| BRIEF |
Reproduce the lines of the records below word for word, starting at the line that contains "genus: Gaultheria" and stopping after the line that contains "genus: Holocarpha".

| ENTRIES SHOWN |
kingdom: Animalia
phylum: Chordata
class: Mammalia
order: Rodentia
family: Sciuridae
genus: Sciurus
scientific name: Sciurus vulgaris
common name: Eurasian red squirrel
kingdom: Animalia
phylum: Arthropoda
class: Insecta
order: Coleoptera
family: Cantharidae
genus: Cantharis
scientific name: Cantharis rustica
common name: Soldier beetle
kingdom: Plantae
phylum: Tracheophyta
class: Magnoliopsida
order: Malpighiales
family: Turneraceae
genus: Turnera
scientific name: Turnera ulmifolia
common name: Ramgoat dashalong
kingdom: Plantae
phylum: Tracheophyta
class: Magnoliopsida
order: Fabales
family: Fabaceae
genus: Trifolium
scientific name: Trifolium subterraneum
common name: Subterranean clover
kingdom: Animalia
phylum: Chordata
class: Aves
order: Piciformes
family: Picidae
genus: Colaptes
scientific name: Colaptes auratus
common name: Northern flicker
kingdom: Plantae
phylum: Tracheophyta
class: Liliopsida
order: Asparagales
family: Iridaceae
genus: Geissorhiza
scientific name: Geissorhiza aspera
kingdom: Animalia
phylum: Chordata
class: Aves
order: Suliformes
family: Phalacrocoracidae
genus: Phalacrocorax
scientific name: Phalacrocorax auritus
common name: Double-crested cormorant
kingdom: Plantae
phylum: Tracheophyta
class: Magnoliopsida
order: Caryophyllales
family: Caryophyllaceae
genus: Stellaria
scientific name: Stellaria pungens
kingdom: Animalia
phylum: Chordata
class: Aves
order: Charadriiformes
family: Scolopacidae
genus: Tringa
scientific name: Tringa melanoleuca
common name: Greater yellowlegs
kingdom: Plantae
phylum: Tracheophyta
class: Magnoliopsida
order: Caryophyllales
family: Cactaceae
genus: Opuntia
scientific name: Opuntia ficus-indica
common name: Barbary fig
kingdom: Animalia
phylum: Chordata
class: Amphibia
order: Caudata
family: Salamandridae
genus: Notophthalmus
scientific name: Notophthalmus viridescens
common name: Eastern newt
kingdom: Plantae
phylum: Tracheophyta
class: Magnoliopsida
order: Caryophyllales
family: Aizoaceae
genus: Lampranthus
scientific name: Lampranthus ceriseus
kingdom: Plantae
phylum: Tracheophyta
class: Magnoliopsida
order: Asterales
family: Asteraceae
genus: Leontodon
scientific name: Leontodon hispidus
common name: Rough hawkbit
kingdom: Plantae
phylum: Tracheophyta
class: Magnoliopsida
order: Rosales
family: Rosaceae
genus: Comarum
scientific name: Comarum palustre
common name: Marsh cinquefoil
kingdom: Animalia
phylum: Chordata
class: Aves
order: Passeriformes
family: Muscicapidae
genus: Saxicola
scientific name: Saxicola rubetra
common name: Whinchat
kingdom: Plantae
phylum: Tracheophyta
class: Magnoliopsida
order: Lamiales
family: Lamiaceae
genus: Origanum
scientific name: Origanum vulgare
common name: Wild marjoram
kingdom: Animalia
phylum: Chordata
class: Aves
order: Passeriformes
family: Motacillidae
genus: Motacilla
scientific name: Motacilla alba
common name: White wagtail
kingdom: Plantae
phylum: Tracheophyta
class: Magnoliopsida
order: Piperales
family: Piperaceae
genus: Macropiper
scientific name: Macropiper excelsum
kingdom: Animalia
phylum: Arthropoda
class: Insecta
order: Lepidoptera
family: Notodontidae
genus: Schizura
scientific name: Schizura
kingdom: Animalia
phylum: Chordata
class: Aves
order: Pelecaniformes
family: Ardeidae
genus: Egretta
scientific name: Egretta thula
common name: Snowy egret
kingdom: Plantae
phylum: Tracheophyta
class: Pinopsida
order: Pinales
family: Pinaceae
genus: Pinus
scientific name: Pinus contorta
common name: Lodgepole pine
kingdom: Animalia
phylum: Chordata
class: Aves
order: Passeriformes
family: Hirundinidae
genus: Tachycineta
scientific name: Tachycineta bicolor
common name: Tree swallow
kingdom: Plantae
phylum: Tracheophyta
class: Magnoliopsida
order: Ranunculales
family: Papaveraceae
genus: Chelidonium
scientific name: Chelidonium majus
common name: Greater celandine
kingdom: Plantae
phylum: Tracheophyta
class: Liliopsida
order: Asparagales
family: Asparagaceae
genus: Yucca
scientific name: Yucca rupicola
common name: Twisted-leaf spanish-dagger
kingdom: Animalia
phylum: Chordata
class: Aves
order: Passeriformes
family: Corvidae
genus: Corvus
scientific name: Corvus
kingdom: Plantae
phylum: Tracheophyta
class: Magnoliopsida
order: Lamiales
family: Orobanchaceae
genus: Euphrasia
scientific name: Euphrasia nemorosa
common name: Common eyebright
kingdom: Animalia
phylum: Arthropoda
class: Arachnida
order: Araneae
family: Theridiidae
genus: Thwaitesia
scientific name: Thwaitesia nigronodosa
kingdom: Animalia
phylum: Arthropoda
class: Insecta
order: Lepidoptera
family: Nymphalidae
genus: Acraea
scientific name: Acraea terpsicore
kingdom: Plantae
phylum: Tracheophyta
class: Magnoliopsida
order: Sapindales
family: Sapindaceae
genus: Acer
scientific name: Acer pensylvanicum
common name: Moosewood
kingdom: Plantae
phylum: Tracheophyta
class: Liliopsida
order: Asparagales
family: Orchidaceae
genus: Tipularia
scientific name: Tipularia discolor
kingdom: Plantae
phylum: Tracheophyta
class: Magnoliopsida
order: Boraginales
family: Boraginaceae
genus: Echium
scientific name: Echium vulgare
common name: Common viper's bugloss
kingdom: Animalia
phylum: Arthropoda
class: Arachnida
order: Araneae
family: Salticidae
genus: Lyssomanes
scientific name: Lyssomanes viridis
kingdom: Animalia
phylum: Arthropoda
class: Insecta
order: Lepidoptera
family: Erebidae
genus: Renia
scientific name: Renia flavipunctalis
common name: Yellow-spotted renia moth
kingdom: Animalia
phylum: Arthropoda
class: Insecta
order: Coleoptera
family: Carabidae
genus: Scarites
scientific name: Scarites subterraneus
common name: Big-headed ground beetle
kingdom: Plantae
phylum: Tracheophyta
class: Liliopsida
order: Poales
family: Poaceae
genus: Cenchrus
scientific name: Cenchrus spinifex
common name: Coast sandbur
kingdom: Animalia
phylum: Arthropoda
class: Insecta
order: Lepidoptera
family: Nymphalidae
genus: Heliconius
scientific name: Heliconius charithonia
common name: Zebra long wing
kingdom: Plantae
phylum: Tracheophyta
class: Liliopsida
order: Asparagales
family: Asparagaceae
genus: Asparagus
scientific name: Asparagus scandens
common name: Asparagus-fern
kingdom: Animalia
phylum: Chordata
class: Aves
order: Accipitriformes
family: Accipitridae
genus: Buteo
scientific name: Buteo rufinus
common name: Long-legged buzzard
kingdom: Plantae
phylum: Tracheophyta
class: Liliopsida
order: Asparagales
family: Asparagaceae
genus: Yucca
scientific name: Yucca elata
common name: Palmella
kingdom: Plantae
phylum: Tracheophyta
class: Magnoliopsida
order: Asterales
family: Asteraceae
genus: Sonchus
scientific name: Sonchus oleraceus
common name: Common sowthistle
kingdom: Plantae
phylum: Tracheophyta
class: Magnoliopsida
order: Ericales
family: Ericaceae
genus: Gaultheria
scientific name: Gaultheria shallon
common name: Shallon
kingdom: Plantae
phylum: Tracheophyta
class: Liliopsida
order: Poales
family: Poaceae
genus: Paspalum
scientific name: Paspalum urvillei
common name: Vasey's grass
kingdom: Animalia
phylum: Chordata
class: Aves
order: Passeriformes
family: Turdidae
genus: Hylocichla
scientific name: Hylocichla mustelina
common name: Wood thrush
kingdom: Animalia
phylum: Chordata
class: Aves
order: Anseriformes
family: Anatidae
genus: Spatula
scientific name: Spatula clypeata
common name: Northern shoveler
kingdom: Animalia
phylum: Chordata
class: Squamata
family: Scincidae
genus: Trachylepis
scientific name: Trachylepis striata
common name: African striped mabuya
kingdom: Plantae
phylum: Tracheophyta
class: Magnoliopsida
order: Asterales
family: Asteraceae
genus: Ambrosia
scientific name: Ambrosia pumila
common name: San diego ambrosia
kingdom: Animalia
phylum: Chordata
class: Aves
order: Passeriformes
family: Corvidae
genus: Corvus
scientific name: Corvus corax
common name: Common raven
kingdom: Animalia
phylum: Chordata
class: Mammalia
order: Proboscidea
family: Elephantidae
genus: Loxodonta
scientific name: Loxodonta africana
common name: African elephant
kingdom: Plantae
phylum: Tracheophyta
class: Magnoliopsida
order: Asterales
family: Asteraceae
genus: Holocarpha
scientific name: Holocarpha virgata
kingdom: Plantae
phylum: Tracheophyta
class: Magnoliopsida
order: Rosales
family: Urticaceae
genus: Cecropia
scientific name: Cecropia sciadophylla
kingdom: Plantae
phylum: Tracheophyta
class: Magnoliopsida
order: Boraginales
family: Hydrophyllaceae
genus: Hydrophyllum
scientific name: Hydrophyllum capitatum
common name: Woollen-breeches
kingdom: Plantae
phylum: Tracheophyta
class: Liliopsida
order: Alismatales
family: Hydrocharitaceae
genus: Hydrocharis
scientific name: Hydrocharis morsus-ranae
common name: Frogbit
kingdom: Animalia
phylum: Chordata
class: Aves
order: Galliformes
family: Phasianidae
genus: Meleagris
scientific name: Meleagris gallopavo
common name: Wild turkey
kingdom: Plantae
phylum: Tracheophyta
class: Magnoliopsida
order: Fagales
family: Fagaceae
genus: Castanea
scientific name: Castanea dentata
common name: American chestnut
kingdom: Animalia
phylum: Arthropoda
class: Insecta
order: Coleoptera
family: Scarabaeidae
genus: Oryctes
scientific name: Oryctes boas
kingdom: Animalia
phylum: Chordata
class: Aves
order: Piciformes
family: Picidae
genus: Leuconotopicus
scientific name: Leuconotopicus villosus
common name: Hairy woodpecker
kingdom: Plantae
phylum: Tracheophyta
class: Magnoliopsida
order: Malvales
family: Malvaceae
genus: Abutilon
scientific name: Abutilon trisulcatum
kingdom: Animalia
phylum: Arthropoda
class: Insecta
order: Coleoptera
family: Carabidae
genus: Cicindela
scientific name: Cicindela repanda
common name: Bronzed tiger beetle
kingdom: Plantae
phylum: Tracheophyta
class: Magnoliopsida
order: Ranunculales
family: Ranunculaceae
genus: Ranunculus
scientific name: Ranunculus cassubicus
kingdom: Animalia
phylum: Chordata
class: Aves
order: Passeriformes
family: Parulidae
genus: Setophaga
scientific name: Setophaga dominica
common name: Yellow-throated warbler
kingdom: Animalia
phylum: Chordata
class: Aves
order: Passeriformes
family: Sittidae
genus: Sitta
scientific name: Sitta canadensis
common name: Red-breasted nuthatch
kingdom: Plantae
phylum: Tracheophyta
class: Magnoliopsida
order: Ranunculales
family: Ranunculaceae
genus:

| SOLUTION FOR THIS TASK |
genus: Gaultheria
scientific name: Gaultheria shallon
common name: Shallon
kingdom: Plantae
phylum: Tracheophyta
class: Liliopsida
order: Poales
family: Poaceae
genus: Paspalum
scientific name: Paspalum urvillei
common name: Vasey's grass
kingdom: Animalia
phylum: Chordata
class: Aves
order: Passeriformes
family: Turdidae
genus: Hylocichla
scientific name: Hylocichla mustelina
common name: Wood thrush
kingdom: Animalia
phylum: Chordata
class: Aves
order: Anseriformes
family: Anatidae
genus: Spatula
scientific name: Spatula clypeata
common name: Northern shoveler
kingdom: Animalia
phylum: Chordata
class: Squamata
family: Scincidae
genus: Trachylepis
scientific name: Trachylepis striata
common name: African striped mabuya
kingdom: Plantae
phylum: Tracheophyta
class: Magnoliopsida
order: Asterales
family: Asteraceae
genus: Ambrosia
scientific name: Ambrosia pumila
common name: San diego ambrosia
kingdom: Animalia
phylum: Chordata
class: Aves
order: Passeriformes
family: Corvidae
genus: Corvus
scientific name: Corvus corax
common name: Common raven
kingdom: Animalia
phylum: Chordata
class: Mammalia
order: Proboscidea
family: Elephantidae
genus: Loxodonta
scientific name: Loxodonta africana
common name: African elephant
kingdom: Plantae
phylum: Tracheophyta
class: Magnoliopsida
order: Asterales
family: Asteraceae
genus: Holocarpha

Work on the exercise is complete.